## AUSGEWÄHLTER TEXTAUSZUG
● ● ● ● ● ● ●

Verschiedene Gesellschaften für verschiedene Investitionen

Investieren diese Anleger (über die Private Equity Fonds) in verschiedenartige Objekte, u. a. in Wohnimmobilien, Gewerbeimmobilien, Shopping Center, Altersheime, die noch dazu in verschiedenen europäischen Ländern belegen sind und von unterschiedlichen Kreditgebern finanziert werden, ist die Einschaltung mehrerer (haftungsrechtlich voneinander getrennter) Objekt-Käufergesellschaften i. d. R. zwingend.

● ● ● ● ● ● ●

## QUELLDATEN
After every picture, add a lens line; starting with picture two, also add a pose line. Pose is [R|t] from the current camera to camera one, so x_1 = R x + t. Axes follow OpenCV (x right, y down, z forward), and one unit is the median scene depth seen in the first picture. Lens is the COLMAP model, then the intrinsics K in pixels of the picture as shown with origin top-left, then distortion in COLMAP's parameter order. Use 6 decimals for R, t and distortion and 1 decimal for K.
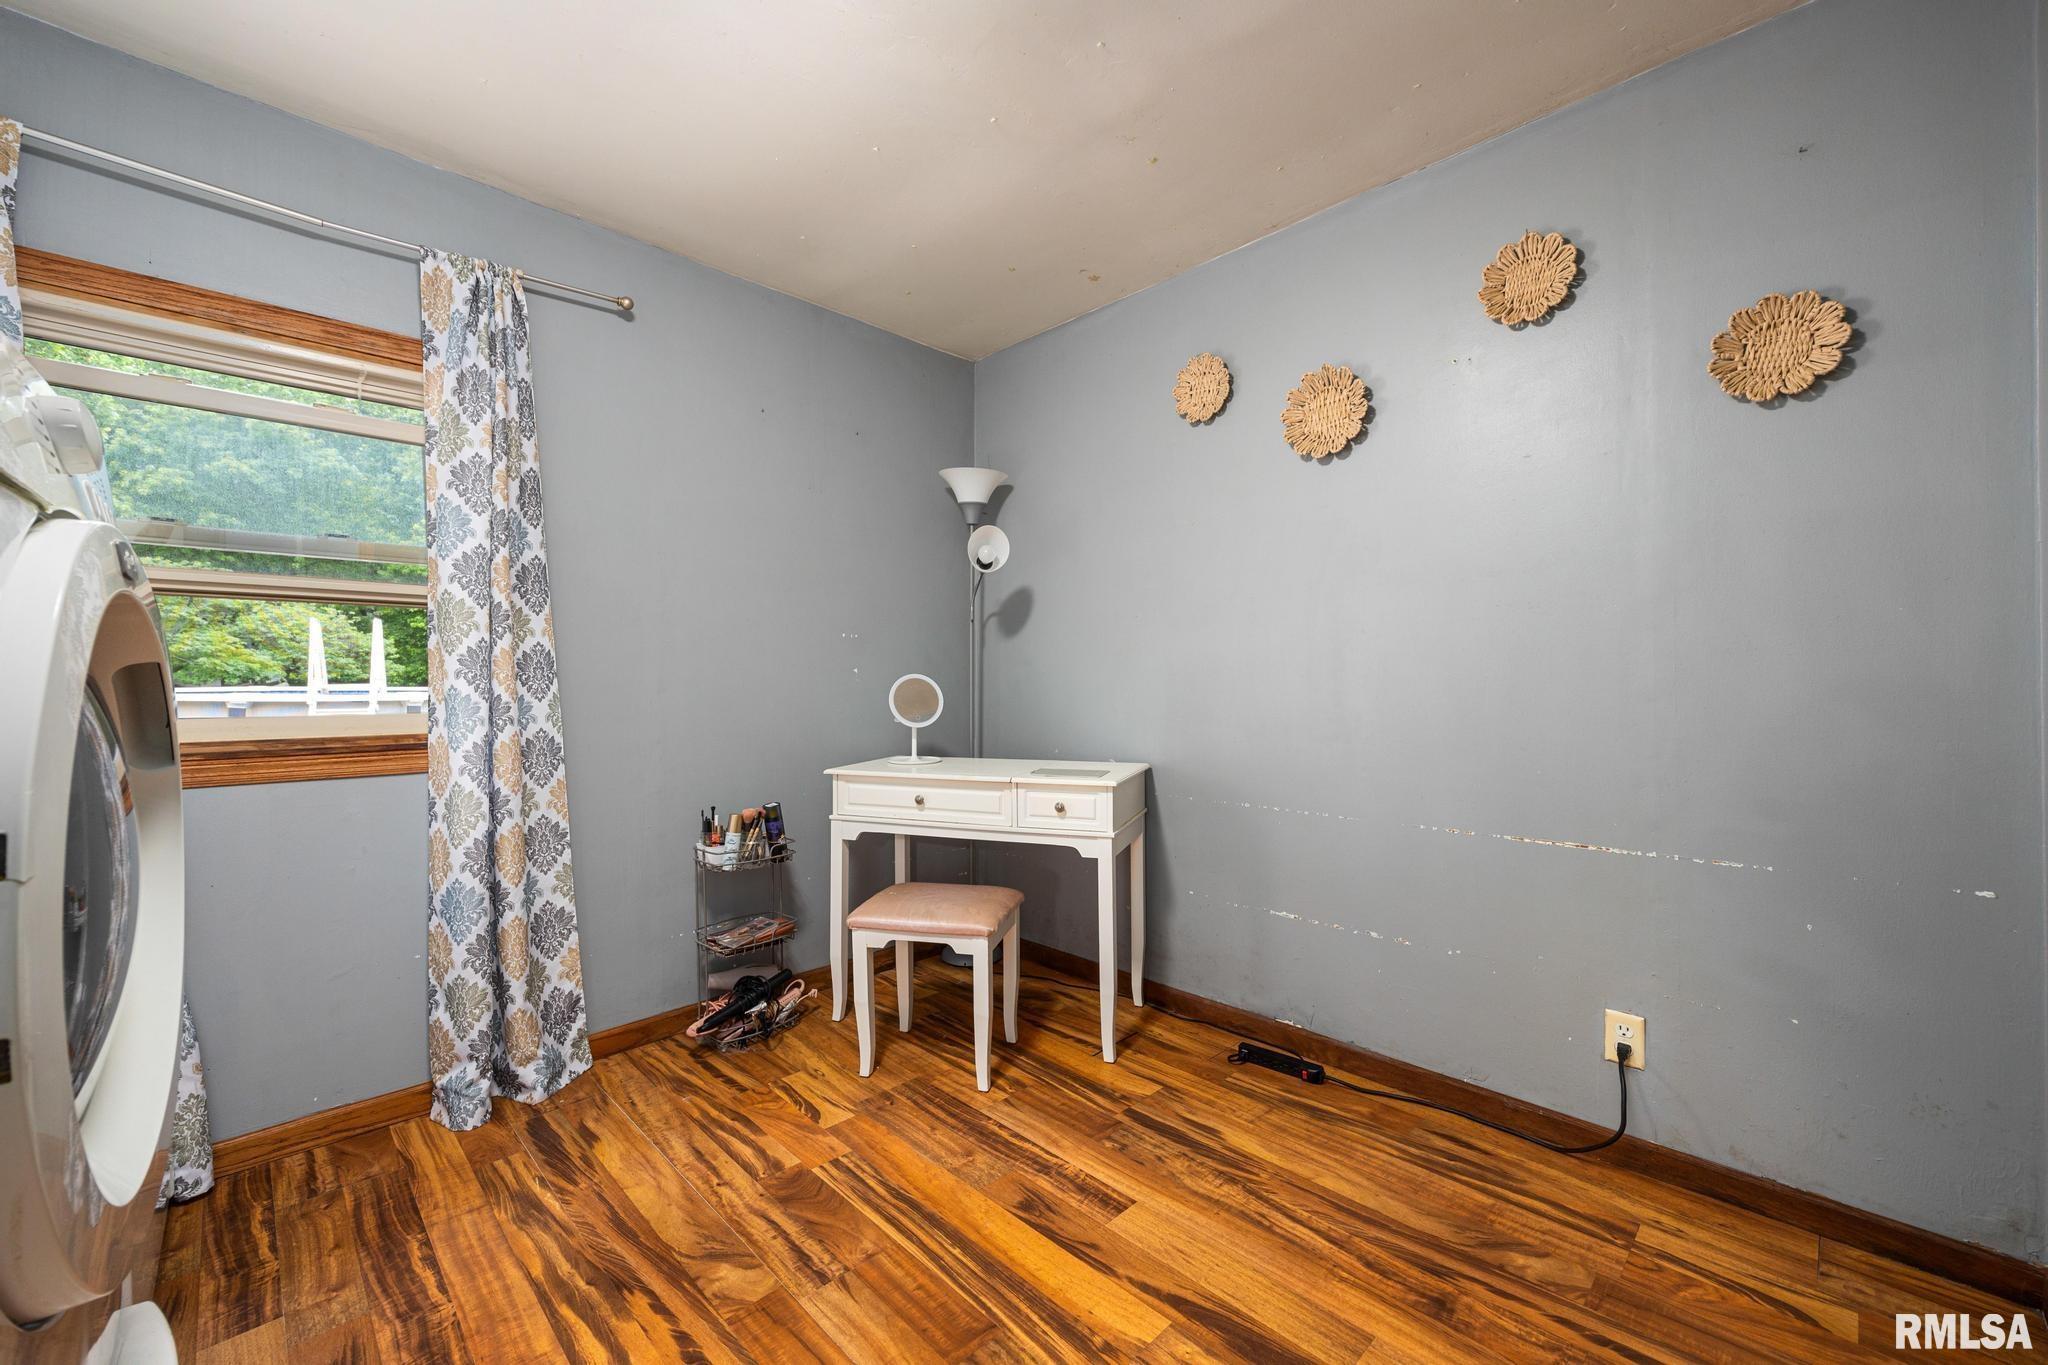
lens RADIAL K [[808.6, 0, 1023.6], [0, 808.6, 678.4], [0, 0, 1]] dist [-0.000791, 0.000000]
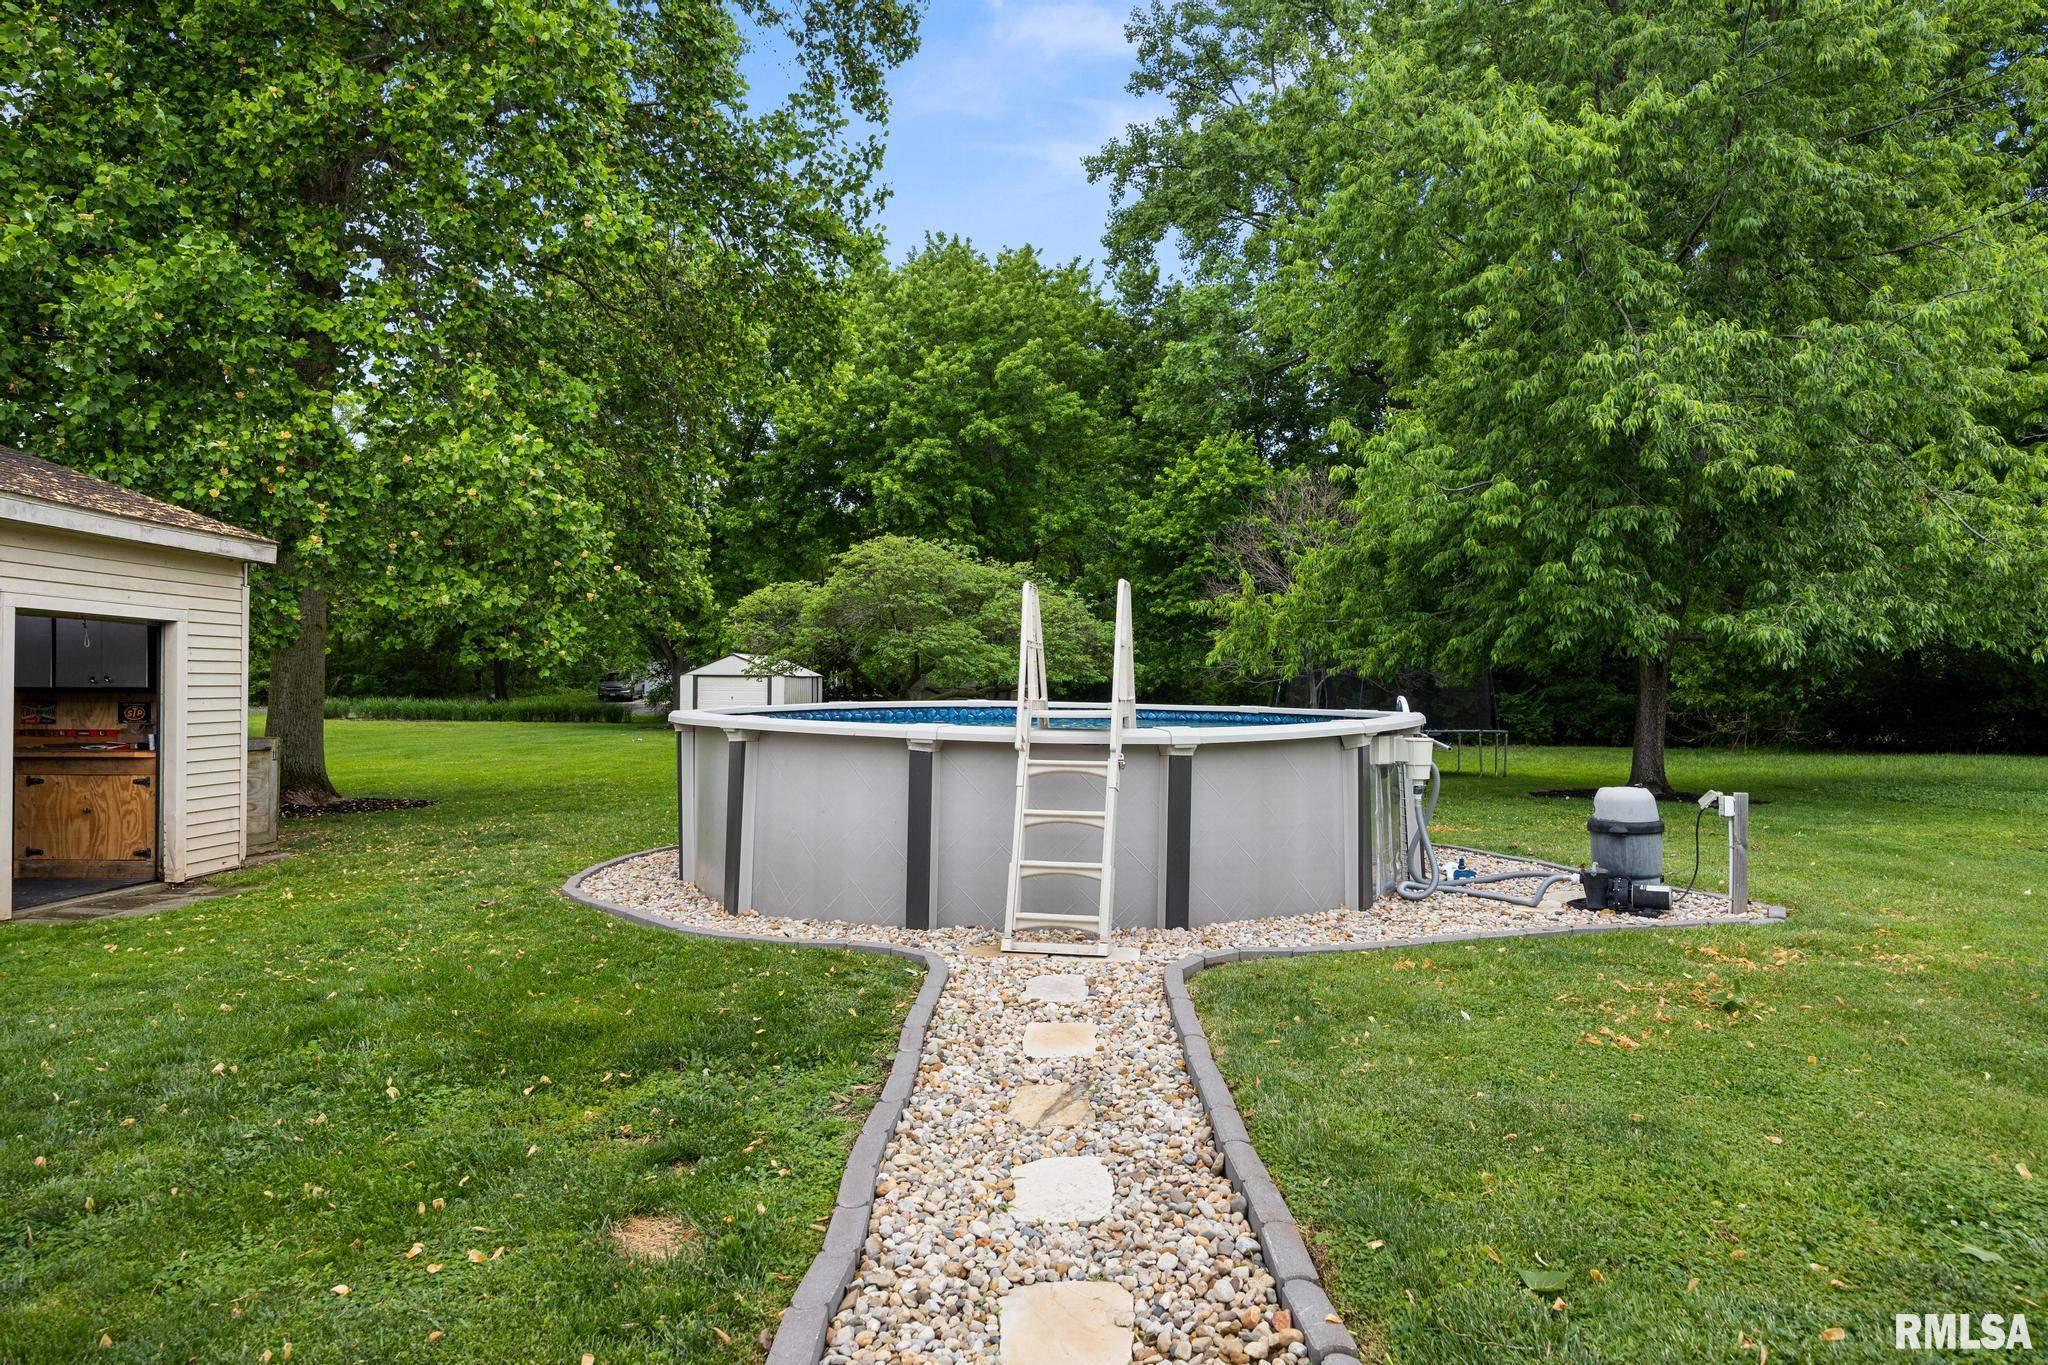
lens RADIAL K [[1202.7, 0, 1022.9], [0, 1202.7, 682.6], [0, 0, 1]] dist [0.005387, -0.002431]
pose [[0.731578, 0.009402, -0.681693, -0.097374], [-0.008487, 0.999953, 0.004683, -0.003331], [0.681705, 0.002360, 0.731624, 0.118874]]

● ● ● ● ● ● ●

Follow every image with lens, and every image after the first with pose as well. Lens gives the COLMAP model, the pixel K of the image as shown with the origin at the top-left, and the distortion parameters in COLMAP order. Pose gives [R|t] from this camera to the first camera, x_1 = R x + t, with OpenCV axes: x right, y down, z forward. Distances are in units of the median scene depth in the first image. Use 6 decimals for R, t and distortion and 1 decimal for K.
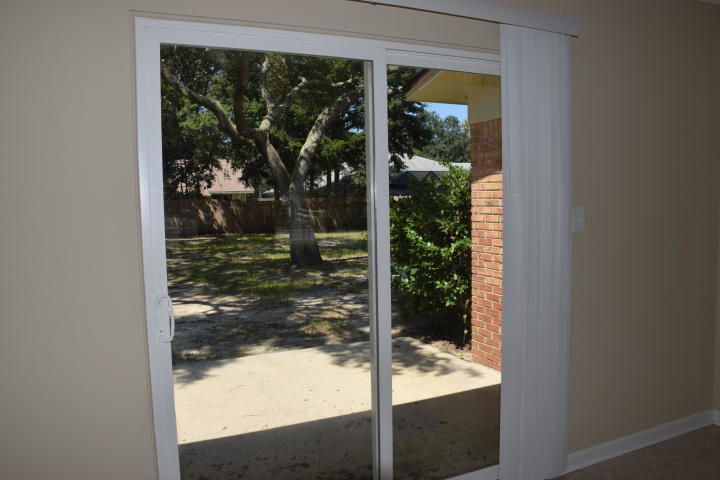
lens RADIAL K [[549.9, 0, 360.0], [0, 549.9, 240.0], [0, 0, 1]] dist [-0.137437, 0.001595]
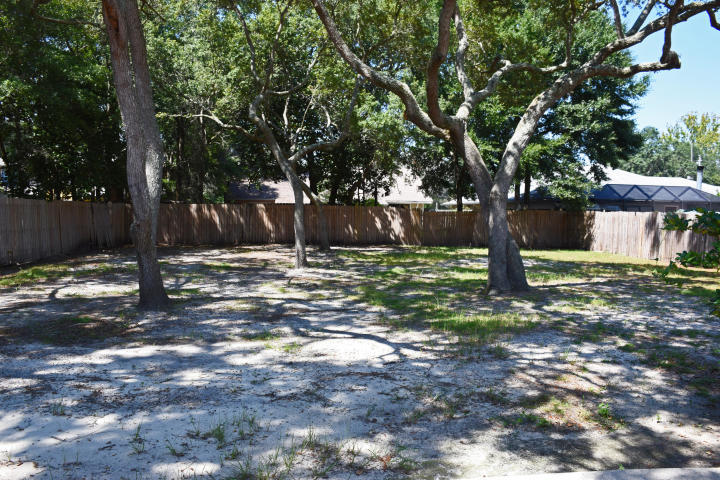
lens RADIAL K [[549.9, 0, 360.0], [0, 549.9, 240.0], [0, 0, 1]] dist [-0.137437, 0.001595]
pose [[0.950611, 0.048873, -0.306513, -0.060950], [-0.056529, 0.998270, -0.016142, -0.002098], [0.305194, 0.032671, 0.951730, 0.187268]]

● ● ● ● ● ● ●

## ARBEITSAUFTRAG 1
Was ist laut dem Textauszug über Investitionsgesellschaften in der Regel zwingend, wenn Anleger über Private Equity Fonds in verschiedenartige Objekte investieren?
## ARBEITSAUFTRAG 2
Führe den Textauszug über Gesellschaften für verschiedene Investitionen im Anschluss an seinen letzten Satz weiter.
Für die Bearbeitung braucht man die Einträge nicht.

## ÜBUNGSERGEBNIS 1
Die Einschaltung mehrerer haftungsrechtlich voneinander getrennter Objekt-Käufergesellschaften ist in der Regel zwingend.

## ÜBUNGSERGEBNIS 2
Service-Gesellschaft für administrative Aufgaben

Vor diesem Hintergrund liegt es nahe, jedenfalls die administrativen Aufgaben, wie u. a. Rechnungswesen, Buchhaltung, Cash-Accounting u. ä., einheitlich in  einer Servicegesellschaft zu zentralisieren, statt einen entsprechenden Verwaltungsapparat für jede dieser Käufergesellschaften vorzuhalten. Jedenfalls das niederländische Gesellschaftsrecht lässt es zu, dass solche Servicegesellschaften, oft in der Rechtsform einer Kapitalgesellschaft, auch Mit-Geschäftsführer bei den Käufergesellschaften sein können. Sie machen in dieser Funktion und/oder über Service Verträge ihren Verwaltungsapparat der jeweiligen Käufergesellschaft zugänglich.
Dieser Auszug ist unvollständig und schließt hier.